- Film poster for Sentimental Yasuko

Japanese name
- Kanji: センチメンタルヤスコ
- Revised Hepburn: Senchimentaru Yasuko
- Directed by: Kei Horie
- Written by: Kei Horie
- Produced by: Kei Horie, Chikako Nakabayashi, Masahiro Yoshida
- Starring: Azusa Okamoto Narushi Ikeda Masato Wada Kenichi Takito Manpei Takagi Miwako Wagatsuma Tadashi Sakata Takashi Nishina Hajime Yamazaki
- Cinematography: Mitsuaki Fujimoto
- Distributed by: Le Himawari
- Release date: April 21, 2012;
- Running time: 87 min
- Country: Japan
- Language: Japanese

= Sentimental Yasuko =

Sentimental Yasuko (センチメンタルヤスコ, Senchimentaru Yasuko) is a 2012 Japanese mystery drama film directed by Kei Horie.
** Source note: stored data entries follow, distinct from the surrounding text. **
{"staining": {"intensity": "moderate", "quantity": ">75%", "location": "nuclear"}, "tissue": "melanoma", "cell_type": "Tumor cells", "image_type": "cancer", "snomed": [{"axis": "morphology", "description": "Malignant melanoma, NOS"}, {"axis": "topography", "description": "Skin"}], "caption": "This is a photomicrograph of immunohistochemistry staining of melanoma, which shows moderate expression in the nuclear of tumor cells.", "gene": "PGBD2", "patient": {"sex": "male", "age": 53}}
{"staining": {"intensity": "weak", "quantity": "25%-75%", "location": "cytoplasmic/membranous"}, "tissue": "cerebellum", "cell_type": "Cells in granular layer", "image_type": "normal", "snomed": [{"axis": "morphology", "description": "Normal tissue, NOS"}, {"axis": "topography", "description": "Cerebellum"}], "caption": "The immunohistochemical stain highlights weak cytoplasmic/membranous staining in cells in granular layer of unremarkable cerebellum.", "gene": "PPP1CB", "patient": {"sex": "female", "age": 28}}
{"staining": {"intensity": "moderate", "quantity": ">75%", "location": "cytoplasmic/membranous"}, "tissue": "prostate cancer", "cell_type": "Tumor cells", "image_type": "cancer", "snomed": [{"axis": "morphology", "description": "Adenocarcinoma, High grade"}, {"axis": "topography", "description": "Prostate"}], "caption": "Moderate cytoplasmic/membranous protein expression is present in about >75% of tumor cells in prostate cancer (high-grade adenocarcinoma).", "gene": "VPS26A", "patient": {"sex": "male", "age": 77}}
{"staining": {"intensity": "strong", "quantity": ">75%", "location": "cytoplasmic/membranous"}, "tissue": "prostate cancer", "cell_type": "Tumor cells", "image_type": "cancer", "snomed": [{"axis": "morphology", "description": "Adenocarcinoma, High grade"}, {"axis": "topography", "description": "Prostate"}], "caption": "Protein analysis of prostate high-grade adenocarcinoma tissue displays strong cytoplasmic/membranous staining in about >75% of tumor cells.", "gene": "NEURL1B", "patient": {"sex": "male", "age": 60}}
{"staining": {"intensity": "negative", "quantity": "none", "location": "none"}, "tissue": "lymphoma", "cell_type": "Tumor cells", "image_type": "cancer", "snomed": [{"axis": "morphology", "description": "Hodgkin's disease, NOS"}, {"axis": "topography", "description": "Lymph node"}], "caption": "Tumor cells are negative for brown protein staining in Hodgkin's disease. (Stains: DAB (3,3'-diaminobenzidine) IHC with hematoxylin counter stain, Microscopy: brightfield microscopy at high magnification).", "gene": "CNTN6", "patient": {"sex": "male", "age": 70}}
The film is based on the 2006 Japanese play of the same name.

==Cast==
- Azusa Okamoto as Yasuko Hata
- Narushi Ikeda as Detective Yamanaka
- Masato Wada as Satoshi Yuminaga
- Kenichi Takito as Junpei Tendo
- Manpei Takagi as Kazuki Komagata
- Miwako Wagatsuma as Akira Yokoyama
- Tadashi Sakata as Sokyu Akagi
- Takashi Nishina as Daikichi Kobayashi
- Hajime Yamazaki as Keisuke Ijima

==Production==
The Sentimental Yasuko was the first theaterical production of Corcflases by Takahiro Horie released in 2006. The film adaptation was released in April 21, 2012. In an interview with Eiga.com, Horie reveals that some of the film's plot was based on his own experiences such as the divorcing of his parents when he was young and the Great East Japan Earthquake. He also revealed that he rewrote the story to be more "comedic".